# Задания
[1] Ответьте на вопросы по отрывку о работе в Люблино.
(а) Какой герой Тургенева упомянут в отрывке?
(б) С чем, согласно отрывку, в основном были связаны трудности?
(в) Куда был рекомендован Борис Дубовицкий?
[2] Воспроизведите дословно часть отрывка о работе в Люблино: начните со слов «Вижу, что невольно» и закончите словами «связаны с перегрузками.».

# Фрагмент текста
-*-*-
Когда я предъявляла другой треугольник, то убеждалась, что мы просто говорим на разных языках. Натуральный треугольник, на бумаге или на классной доске, вообще не имел отношения к делу и не воспринимался.
Я вспоминала Тургенева, т.е. его героя, женоненавистника Пигасова: ошибаются и мужчины, но мужчина скажет, что дважды два - пять или три с половиной, а женщина - что стеариновая свечка.
Вижу, что невольно изображаю работу в Люблино как победоносное шествие. В какой-то степени так и было, по контрасту с недавним еще Потаповским опытом, когда я было уверилась, что вообще не гожусь для работы в школе. Однако, просматривая письма родителям, которые я тогда писала, вспоминаю и о трудностях. Правда, в основном они были связаны с перегрузками.
Перегрузка началась почти сразу: моя однокурсница Леся Прихоженко (жена очаровательного, очень израненного на войне Бориса Дубовицкого) ушла в декретный отпуск.
Я еще не упомянула, что во время распределения они пережили тяжелый стресс: хотя в оккупации была отнюдь не только Леся, придрались по этому поводу только к ней. Комиссия не хотела оставлять ее в Москве, а Борис был рекомендован в аспирантуру. Когда после второго акта трагедии они вышли в коридор и все было позади, мы бросились к ним с поздравлениями, а Борис был недалек от слез. Лесе комиссия обещала помочь найти работу в Москве (но одновременно ее зачем-то заставили подписать согласие работать во Владимирской области!)
-*-*-
Собранные записи данных

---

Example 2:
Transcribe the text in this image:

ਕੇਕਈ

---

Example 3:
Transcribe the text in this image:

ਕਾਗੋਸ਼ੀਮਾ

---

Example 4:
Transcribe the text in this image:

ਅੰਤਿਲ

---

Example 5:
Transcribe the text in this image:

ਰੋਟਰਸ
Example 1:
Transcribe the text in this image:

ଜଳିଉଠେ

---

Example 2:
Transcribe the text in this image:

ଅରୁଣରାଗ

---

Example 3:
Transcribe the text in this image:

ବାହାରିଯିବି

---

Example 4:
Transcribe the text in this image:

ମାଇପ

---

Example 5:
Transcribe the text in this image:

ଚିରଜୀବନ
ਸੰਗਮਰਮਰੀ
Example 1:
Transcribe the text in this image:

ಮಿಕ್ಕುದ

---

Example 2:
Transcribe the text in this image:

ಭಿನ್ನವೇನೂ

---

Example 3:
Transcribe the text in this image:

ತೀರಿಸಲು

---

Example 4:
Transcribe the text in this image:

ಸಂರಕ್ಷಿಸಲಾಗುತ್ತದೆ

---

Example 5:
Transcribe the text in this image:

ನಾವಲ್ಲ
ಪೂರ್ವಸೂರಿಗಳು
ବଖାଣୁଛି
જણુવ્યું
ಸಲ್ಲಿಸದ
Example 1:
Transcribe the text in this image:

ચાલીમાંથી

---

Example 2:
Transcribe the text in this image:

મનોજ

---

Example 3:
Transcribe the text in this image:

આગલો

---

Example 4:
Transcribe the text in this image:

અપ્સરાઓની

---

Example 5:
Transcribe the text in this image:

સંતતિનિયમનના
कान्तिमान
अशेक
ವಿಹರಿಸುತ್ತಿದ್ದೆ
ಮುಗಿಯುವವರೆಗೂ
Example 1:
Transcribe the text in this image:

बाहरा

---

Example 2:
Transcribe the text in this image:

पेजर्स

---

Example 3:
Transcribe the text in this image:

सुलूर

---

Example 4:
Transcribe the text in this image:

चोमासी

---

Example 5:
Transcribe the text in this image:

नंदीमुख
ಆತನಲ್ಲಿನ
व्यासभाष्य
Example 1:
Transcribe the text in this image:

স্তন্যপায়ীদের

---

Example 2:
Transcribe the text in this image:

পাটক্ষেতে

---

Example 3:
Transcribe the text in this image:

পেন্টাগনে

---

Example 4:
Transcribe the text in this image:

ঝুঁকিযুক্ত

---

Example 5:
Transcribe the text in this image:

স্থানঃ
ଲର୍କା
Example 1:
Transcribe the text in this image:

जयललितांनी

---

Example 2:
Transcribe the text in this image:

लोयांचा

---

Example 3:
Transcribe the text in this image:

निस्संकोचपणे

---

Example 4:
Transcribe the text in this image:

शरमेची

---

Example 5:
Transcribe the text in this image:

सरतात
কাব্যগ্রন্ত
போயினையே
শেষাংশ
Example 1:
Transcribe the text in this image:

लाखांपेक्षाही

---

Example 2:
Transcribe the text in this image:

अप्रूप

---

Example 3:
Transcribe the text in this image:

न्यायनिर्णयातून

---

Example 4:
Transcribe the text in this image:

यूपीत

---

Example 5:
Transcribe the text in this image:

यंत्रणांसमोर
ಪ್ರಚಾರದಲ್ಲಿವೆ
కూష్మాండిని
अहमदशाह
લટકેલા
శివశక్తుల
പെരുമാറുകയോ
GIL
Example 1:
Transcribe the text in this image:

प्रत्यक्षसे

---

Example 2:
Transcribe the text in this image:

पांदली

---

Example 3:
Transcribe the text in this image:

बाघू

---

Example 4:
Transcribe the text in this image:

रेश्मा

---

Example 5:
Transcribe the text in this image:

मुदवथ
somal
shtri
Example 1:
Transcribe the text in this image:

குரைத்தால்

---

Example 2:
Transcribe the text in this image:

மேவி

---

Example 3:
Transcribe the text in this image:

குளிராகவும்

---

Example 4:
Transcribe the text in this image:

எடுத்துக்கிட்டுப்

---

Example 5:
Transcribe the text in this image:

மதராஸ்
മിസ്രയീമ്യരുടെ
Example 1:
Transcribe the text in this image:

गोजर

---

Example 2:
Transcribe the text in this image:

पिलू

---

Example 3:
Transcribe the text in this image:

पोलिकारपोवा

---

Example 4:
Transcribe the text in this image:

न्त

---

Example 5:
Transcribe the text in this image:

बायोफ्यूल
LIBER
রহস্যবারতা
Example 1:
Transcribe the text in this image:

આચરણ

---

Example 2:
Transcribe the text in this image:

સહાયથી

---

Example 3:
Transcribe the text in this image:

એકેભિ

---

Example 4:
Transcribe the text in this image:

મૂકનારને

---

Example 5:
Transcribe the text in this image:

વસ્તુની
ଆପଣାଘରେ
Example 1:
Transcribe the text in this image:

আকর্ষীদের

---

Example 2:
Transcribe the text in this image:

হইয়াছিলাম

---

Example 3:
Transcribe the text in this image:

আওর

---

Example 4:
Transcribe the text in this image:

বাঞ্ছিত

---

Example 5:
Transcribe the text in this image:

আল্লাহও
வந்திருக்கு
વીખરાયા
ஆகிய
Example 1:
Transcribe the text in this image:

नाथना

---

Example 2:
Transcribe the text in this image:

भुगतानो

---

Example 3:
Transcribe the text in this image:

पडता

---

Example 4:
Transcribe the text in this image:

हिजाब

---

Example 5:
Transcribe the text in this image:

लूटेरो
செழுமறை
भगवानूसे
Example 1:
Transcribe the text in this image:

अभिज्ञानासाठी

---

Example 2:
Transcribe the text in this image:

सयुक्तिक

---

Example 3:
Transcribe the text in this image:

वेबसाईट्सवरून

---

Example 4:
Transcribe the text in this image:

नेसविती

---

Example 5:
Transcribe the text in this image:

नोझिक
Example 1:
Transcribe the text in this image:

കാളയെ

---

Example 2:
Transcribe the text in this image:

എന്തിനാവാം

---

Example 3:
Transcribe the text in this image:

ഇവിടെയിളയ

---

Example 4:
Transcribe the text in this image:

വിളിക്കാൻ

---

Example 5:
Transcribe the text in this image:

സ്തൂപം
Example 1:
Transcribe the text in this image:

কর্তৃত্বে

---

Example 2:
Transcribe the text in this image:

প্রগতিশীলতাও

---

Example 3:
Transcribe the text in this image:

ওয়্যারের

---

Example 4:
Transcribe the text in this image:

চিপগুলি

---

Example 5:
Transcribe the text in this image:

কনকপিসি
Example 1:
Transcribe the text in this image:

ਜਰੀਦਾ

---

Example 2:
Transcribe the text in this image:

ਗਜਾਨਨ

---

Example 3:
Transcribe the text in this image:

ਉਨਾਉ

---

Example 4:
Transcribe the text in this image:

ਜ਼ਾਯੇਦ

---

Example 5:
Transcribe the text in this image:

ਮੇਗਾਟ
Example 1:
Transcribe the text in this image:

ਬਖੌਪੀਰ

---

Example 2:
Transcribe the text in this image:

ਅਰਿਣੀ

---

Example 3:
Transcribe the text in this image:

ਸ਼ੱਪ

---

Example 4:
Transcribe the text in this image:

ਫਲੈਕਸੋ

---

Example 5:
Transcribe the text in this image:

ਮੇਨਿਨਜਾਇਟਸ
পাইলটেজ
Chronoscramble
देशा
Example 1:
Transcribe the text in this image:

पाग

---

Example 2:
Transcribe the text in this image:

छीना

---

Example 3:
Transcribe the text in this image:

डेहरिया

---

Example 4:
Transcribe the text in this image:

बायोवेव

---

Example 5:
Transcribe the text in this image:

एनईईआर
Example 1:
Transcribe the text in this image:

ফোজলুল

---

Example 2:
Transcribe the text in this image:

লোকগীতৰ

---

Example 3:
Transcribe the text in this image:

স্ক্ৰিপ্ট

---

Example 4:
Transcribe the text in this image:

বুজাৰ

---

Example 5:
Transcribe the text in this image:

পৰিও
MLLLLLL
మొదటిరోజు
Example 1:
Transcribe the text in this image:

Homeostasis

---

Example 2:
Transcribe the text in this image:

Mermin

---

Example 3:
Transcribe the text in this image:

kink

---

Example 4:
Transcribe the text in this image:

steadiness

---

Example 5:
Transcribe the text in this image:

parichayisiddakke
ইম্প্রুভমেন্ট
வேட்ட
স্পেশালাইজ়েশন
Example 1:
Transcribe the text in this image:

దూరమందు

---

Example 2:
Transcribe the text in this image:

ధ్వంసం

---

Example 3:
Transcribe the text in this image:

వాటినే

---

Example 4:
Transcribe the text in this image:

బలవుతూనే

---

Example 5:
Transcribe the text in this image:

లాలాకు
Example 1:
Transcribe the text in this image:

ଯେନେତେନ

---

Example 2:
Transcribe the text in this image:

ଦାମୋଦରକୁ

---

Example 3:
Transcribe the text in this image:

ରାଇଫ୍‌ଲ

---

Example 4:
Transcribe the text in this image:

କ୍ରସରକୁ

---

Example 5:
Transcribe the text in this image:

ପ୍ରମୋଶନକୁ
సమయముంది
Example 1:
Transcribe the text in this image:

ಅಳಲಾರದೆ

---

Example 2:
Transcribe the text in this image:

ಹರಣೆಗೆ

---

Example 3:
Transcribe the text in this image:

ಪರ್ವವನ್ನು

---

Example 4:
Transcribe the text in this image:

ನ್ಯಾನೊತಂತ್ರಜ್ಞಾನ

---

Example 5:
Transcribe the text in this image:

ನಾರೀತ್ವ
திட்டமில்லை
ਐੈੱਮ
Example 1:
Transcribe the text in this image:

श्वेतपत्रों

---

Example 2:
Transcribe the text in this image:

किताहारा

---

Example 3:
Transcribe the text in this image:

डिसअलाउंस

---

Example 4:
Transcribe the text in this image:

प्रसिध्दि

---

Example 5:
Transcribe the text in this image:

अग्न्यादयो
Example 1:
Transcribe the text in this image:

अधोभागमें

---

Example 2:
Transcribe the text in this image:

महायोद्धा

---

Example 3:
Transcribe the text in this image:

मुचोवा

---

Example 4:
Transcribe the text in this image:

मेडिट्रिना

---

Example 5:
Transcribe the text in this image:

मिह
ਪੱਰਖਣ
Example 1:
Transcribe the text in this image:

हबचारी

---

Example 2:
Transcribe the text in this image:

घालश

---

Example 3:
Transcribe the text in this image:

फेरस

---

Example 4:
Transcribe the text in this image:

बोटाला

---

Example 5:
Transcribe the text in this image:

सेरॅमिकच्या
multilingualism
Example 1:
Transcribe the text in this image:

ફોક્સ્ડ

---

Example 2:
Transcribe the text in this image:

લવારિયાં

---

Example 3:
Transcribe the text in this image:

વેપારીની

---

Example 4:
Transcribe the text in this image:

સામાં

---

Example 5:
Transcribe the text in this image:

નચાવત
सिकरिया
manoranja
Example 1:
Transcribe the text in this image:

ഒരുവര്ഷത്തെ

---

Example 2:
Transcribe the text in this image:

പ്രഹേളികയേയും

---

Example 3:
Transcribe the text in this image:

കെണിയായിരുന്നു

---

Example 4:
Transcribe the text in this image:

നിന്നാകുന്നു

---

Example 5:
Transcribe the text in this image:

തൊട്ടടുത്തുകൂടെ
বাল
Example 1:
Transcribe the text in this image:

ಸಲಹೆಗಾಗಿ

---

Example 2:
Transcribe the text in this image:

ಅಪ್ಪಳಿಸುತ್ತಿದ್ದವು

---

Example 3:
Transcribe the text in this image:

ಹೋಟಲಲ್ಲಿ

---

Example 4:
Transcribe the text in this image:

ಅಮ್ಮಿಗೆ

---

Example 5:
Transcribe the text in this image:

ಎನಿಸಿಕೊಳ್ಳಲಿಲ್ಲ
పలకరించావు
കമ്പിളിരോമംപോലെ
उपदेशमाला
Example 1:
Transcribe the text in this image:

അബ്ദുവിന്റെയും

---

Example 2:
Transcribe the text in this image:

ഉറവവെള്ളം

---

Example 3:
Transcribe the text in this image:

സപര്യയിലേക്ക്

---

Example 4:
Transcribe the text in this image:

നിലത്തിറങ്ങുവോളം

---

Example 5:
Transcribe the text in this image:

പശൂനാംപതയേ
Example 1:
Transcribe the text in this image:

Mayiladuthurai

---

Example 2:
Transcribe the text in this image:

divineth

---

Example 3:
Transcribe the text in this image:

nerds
-*-*-
# Ответы к заданиям
[1]
(а) Женоненавистник Пигасов.
(б) С перегрузками.
(в) В аспирантуру.

[2]
Вижу, что невольно изображаю работу в Люблино как победоносное шествие. В какой-то степени так и было, по контрасту с недавним еще Потаповским опытом, когда я было уверилась, что вообще не гожусь для работы в школе. Однако, просматривая письма родителям, которые я тогда писала, вспоминаю и о трудностях. Правда, в основном они были связаны с перегрузками.